… и компания | страница 11



– Не могу, господин Зимлер. Двести десять тысяч – мое последнее слово.

Жозеф взглянул на замученного комиссионера и понял, что на сей раз тот сказал правду.

– Подпишите, – просто произнес он.

III

Когда братья вышли от маклера, солнце стояло уже в зените и тени сжались в маленькие темные лужицы. Гийом застегнул пиджак до самого верха и шагал, опустив руки. Толстяк Жозеф побагровел.

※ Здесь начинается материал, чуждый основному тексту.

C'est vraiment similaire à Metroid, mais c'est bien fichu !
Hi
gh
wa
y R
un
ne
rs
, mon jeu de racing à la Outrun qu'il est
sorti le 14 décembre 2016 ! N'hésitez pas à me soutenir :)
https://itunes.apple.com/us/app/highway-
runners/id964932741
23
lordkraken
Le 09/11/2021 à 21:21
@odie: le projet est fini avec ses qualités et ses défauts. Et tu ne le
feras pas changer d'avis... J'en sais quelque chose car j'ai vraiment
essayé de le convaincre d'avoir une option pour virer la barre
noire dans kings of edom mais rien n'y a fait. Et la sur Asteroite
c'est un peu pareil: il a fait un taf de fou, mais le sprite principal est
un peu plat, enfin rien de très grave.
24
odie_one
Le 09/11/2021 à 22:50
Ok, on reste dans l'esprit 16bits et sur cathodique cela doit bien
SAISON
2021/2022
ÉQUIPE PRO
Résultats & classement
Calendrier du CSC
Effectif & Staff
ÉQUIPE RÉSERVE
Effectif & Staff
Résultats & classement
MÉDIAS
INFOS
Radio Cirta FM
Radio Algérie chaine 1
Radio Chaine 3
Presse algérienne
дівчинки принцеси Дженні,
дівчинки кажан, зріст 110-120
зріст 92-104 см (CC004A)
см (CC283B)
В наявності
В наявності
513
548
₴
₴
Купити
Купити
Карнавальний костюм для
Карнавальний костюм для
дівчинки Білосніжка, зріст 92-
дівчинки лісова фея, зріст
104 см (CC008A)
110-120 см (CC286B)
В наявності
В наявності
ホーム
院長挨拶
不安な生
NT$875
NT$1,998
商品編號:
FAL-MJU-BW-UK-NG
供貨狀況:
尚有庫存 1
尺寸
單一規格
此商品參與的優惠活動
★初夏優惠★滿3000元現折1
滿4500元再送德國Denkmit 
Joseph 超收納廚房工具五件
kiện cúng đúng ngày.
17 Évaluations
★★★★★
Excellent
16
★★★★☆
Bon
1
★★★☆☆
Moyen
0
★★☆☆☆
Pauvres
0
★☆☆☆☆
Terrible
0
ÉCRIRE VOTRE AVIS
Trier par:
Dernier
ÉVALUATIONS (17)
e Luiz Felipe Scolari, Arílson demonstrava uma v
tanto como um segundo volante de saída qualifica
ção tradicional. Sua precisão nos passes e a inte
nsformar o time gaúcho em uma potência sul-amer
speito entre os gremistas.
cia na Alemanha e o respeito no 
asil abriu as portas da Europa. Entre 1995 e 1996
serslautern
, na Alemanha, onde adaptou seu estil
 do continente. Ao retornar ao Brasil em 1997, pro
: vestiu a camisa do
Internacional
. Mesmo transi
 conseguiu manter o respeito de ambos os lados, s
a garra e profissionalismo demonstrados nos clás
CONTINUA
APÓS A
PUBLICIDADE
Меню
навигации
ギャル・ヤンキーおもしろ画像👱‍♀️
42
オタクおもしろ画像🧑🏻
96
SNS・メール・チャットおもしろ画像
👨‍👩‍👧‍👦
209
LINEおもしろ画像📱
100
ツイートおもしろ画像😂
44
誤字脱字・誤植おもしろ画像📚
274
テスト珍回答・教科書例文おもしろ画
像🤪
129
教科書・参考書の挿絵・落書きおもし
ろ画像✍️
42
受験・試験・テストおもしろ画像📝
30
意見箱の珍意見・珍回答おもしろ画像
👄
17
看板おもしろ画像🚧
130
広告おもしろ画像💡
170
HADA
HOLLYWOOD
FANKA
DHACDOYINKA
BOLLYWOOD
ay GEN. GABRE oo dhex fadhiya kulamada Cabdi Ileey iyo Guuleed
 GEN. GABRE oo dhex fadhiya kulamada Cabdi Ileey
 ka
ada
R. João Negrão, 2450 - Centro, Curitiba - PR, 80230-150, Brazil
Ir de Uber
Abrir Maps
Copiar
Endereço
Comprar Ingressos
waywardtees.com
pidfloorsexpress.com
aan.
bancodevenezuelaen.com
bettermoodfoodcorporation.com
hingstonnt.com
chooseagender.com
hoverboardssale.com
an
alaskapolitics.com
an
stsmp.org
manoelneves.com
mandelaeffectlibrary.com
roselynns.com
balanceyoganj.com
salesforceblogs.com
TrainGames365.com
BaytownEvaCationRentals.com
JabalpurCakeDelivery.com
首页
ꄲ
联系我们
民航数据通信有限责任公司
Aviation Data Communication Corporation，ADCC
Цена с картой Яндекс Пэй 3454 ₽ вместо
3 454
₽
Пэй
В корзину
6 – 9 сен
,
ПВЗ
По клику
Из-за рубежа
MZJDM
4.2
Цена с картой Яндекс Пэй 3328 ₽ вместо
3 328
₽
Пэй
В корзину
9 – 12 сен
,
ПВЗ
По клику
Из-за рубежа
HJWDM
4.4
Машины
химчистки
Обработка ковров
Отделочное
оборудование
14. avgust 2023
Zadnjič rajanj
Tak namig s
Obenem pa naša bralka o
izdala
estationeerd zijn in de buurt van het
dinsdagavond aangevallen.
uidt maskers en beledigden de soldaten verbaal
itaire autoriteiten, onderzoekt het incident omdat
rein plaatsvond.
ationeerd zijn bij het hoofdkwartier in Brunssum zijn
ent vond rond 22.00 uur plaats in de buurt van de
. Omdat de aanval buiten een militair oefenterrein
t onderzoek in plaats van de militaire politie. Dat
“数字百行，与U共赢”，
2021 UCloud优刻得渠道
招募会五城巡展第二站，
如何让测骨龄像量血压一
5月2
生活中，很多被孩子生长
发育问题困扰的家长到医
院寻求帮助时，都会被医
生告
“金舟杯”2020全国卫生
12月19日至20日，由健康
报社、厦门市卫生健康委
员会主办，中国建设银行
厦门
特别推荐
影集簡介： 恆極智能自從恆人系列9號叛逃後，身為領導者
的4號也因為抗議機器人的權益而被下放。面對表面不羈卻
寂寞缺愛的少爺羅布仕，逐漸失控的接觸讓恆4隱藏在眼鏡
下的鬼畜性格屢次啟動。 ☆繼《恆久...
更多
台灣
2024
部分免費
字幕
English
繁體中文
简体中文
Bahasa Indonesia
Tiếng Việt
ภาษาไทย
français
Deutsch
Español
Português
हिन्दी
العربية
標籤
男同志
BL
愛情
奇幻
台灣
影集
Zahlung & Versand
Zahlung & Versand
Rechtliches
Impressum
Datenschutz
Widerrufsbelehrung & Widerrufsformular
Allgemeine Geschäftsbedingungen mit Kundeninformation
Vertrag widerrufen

Он помедлил немного на крыльце дома, где только что ставилось на карту их будущее. Пальцем оттянул воротничок от потной шеи. Задняя пуговка с треском отлетела. Жозеф выругался, потом поднял глаза, в которых плясали кровавые искры, к свинцово-серому небу.

– Хотел бы я знать, как это только солнце ухитряется торчать на таком небе, а, Гийом?

И он неестественно громко захохотал.

– Ну, ну, Гийом, чего ты в самом деле? Ведь это небо с нынешнего дня наше, пусть оно будет хоть совсем черное.

Он хлопнул Гийома по плечу. Но перестал смеяться, когда брат повернулся к нему.

– Ради всего святого, Жозеф, не смейся так.

И Гийом плотно прижал обе руки к своей тощей груди.

– Я все думаю, что скажет отец, и вообще… Что из этого всего выйдет? Идем.

Он двинулся вперед. В эту минуту за матовым стеклом конторы возникло какое-то мутно-бледное пятно: видимо, маклер все еще никак не мог отдышаться.

Жозеф догнал брата.

– Куда тебя черт несет? Купчая-то хоть при тебе?

Гийом остановился, дрожащими пальцами расстегнул пиджак и вытащил из внутреннего кармана гербовую бумагу. Скосив правый глаз, он внимательно прочитал ее с первой до последней строчки и взглянул на Жозефа. Тот отечески ласково улыбнулся и положил руку ему на плечо.

– Смотри не потеряй. Да не расстраивайся ты так. Не стоит! Вспомни: у тебя Гермина, у тебя дети. И потом, поверь мне, там, где есть хоть тюк шерсти и хотя бы один ткацкий станок, Зимлеры не умрут с голоду. Но какая немыслимая жарища! Когда поезд?

– В шесть тридцать, если не ошибаюсь.

– А сейчас двенадцать. Что, если пойти куда-нибудь в тень?

Гийом медленно повернул к нему свои желтоватые зрачки, где горел неугасимый пламень страсти. Жозеф метнул на него встревоженный взгляд и что-то сказал еще. Затем оба молча двинулись в путь упругим волчьим шагом – туда, где через какие-нибудь полгода каждый камешек – они знали это – будет изучен ими до мелочей, станет своим.

«О чем я буду думать, когда через полгода пойду вдоль вот этой стены?» – размышлял Гийом, перепрыгивая через разошедшиеся плиты панели.

«Что мы будем делать через полгода, когда будем огибать этот перекресток?» – думал Жозеф, перешагивая через ручеек раскаленной жижи.